Diskusi dan Media Briefing: Menuju G20 Summit, Sudah Tepatkah Aksi Iklim G20?
Indonesia yang tahun ini menjadi penyelenggara G20 adalah pengekspor batubara terbesar keempat di dunia dan 75% bauran energinya masih berasal dari energi fosil (Climate Transparency 2022). Kendati masih bergantung dengan energi fosil, Indonesia mengajukan tema inti Transisi Energi Berkelanjutan dalam presidensinya di G20. Krisis energi terbukti menjadi salah satu tantangan besar dalam Energy Transition Ministerial Meeting dalam mencapai sebuah kesepakatan atau joint communique. Kegagalan dalam menghasilkan joint communique ini disorot sebagai kemunduran komitmen iklim G20 untuk mencapai target 1,5 derajat Celcius.
Menurut publikasi terbaru Climate Transparency Report, aksi iklim G20 masih amat kurang untuk mencegah naiknya suhu bumi di atas 1,5 derajat Celcius, walaupun belum terlambat.
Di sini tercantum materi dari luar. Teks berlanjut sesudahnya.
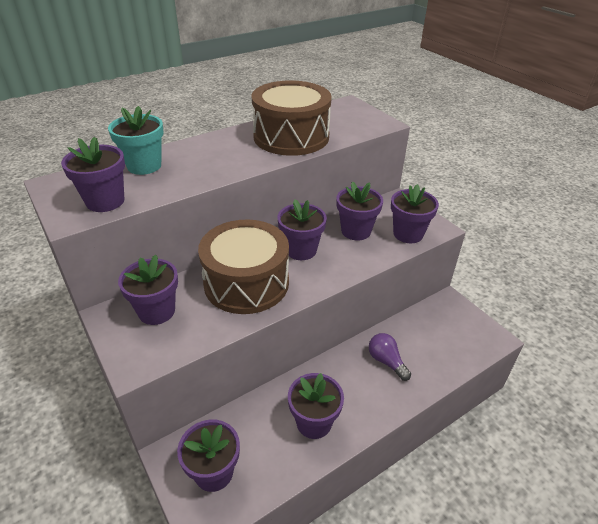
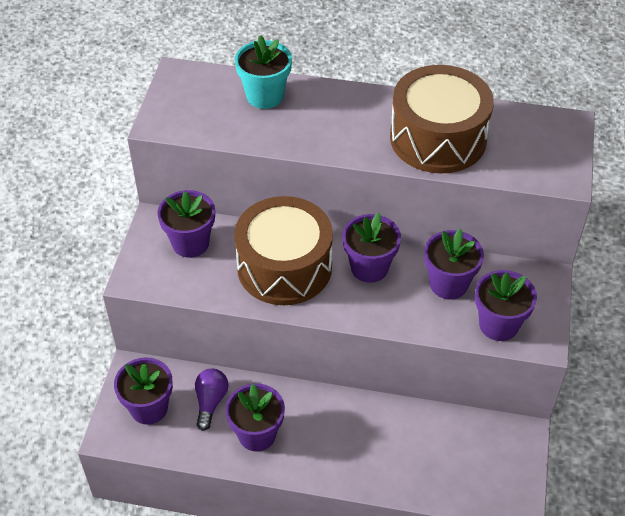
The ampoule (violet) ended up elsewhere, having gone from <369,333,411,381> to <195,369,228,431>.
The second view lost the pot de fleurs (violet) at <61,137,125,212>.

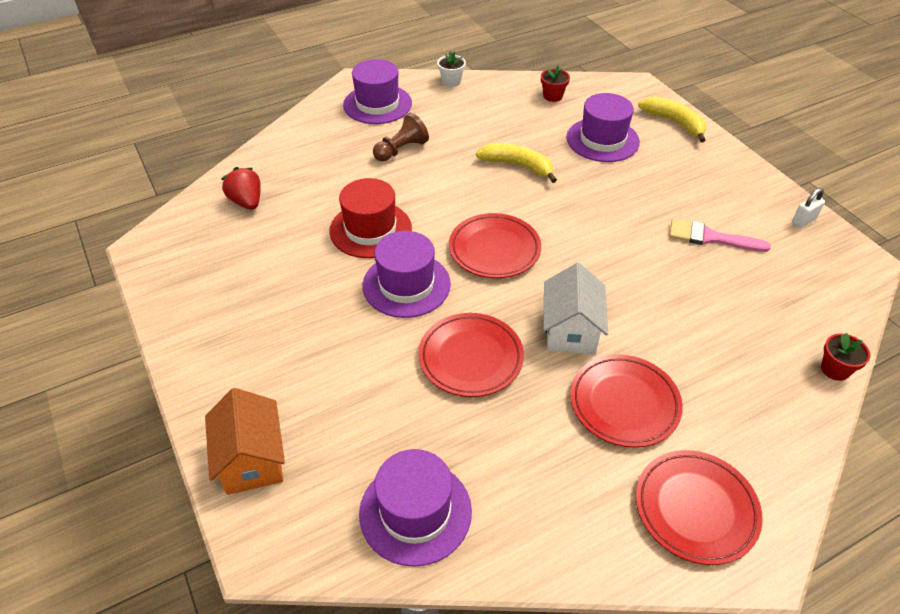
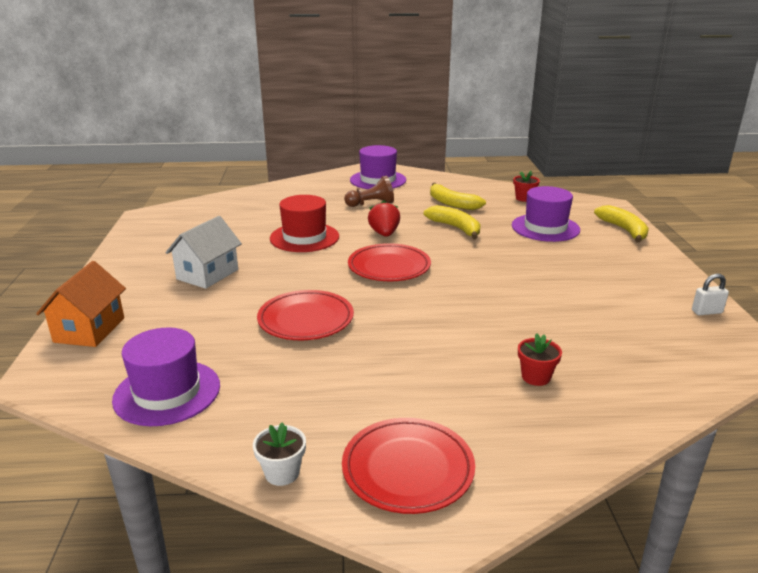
The maison (blanc) ended up elsewhere, having gone from <544,263,608,354> to <166,216,242,289>.
The pot de fleurs (blanc) ended up elsewhere, having gone from <437,51,466,87> to <253,422,306,486>.
The fraise (rouge) ended up elsewhere, having gone from <221,167,261,210> to <368,200,400,237>.
The second view gained the banane (jaune) at <430,183,486,210>.
The pot de fleurs (rouge) ended up elsewhere, having gone from <821,333,870,381> to <518,333,562,386>.
The second view lost the chapeau (violet) at <363,231,451,318>.
The second view lost the assiette (rouge) at <570,354,683,448>.
The second view lost the pinceau (rose) at <669,219,771,252>.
Sementara itu, dalam penilaian capaian tiap negara oleh Climate Transparency Report, dapat dikatakan Indonesia belum berada di jalur yang tepat untuk mencapai target 1,5 derajat Celcius. Krisis energi yang disebabkan oleh konflik antara Rusia dan Ukraina berujung kepada banyaknya negara G20 yang mengambil tindakan ‘sementara’ untuk menjamin pasokan energinya, yang menghambat capaian target nol bersih karbon. Laporan yang sama juga menyebutkan bahwa semua negara G20 perlu memperkuat NDC (nationally determined contributions) mereka agar lebih sesuai dengan target 1,5 derajat Celcius.
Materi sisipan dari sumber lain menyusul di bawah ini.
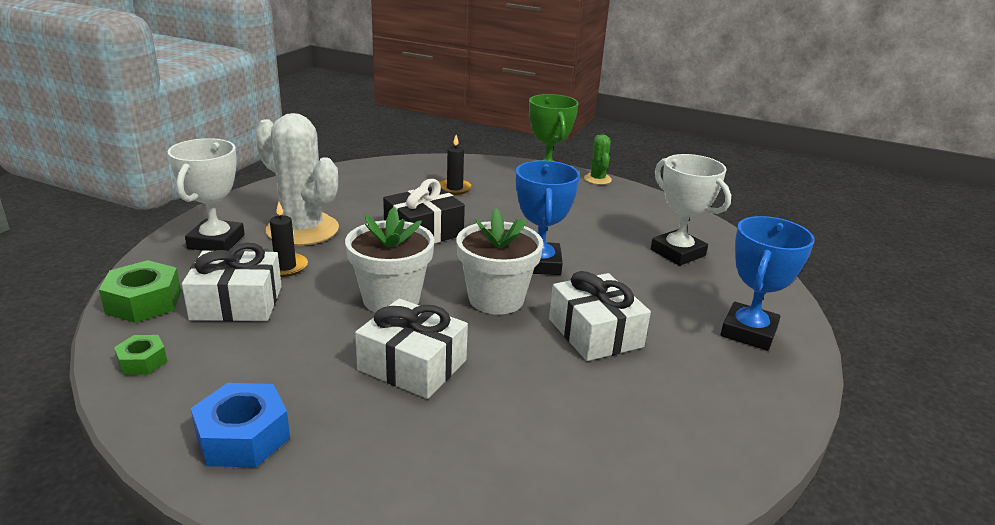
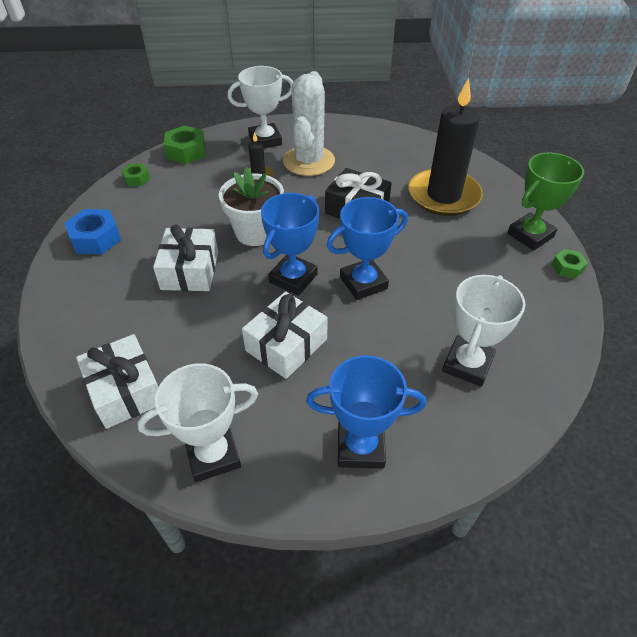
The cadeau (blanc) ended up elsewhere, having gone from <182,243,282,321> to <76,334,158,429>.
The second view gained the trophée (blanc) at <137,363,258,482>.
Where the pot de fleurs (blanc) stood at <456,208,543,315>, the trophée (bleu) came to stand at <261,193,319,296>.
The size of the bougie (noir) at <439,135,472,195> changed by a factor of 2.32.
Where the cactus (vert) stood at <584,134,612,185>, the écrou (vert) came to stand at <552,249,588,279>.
G20 Summit rencananya akan diadakan di Bali pada tanggal 15-16 November 2022. Mendekati akhir dari perhelatan G20, dunia menantikan komitmen dan aksi apa saja yang akan diambil oleh G20 dalam memperlambat laju dampak perubahan iklim. Tekanan pada G20 menjadi semakin besar, mengingat G20 Summit akan diadakan setelah COP27 di Sharm El-Sheikh, Mesir. Negara-negara G20 perlu meyakinkan masyarakatnya bahwa mereka menepati janji dan komitmen yang telah dibuat pada saat COP26 di Glasgow. Sebagai penyumbang utama total gas rumah kaca dunia, ada harapan bahwa G20 Summit dapat menjadi sebuah katalis untuk aksi iklim yang berlandaskan multilateralisme.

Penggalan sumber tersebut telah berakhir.